Pero la tibieza que afecta a la Ley en lo referente a la investigación del paradero de los desaparecidos es sólo parte de una ausencia de mayor calado: el derecho a la verdad.
La Ley menciona en varias ocasiones el concepto de “derecho a la memoria” (el vocablo “memoria” se usa en 14 ocasiones) evitando, deliberada y tristemente, referirse al derecho a la verdad, desprotegiéndolo (el vocablo “verdad” no se usa por el legislador en ningún momento).
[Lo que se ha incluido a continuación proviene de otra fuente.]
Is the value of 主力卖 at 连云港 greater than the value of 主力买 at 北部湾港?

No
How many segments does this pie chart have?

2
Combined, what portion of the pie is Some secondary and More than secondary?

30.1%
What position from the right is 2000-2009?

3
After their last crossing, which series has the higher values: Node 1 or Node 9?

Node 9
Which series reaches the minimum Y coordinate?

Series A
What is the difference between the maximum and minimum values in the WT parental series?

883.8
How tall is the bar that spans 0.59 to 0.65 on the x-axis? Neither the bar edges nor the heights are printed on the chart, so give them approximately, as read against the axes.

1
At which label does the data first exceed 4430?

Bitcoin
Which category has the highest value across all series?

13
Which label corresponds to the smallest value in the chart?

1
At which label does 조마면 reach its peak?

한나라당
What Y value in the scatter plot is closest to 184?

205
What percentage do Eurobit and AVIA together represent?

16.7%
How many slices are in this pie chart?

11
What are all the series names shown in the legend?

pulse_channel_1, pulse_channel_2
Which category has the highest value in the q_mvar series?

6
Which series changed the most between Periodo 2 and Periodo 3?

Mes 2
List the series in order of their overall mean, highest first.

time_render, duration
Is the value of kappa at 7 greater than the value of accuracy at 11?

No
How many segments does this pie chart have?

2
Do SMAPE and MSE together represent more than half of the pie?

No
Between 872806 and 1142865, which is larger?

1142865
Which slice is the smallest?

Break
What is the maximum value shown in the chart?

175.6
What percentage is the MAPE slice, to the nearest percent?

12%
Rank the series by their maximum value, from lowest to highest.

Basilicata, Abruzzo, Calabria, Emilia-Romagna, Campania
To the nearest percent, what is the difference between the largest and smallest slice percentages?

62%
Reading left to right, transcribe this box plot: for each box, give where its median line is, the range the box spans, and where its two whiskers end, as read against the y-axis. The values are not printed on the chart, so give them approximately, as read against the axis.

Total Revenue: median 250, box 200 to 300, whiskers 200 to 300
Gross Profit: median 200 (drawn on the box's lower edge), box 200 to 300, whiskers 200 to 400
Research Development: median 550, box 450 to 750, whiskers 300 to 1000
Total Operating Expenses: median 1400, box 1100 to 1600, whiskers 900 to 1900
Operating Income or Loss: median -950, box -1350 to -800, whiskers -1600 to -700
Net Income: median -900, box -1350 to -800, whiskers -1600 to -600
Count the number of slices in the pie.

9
Tan solo 10 meses después de la aprobación de la Ley de la Memoria Histórica, el Comité de Derechos Humanos indicaba en su informe de 27 de octubre de 2008 que “aunque toma nota con satisfacción de las garantías dadas por el Estado parte en el sentido de que la Ley de la Memoria Histórica prevé que se esclarezca la suerte que corrieron los desaparecidos observa con preocupación las informaciones sobre los obstáculos con que se han tropezado las familias en sus gestiones judiciales y administrativas para obtener la exhumación de los restos y la identificación de las personas desaparecidas.”

El derecho a la verdad, bien jurídico que debería haberse protegido de forma decidida por la Ley, representa hoy una de las mayores cuentas pendientes de nuestra democracia (ver Capricho No. 4). La verdad es la piedra angular de un verdadero proceso de justicia y reparación.

Desdichada memoria la que ha de forjarse a orillas de la verdad.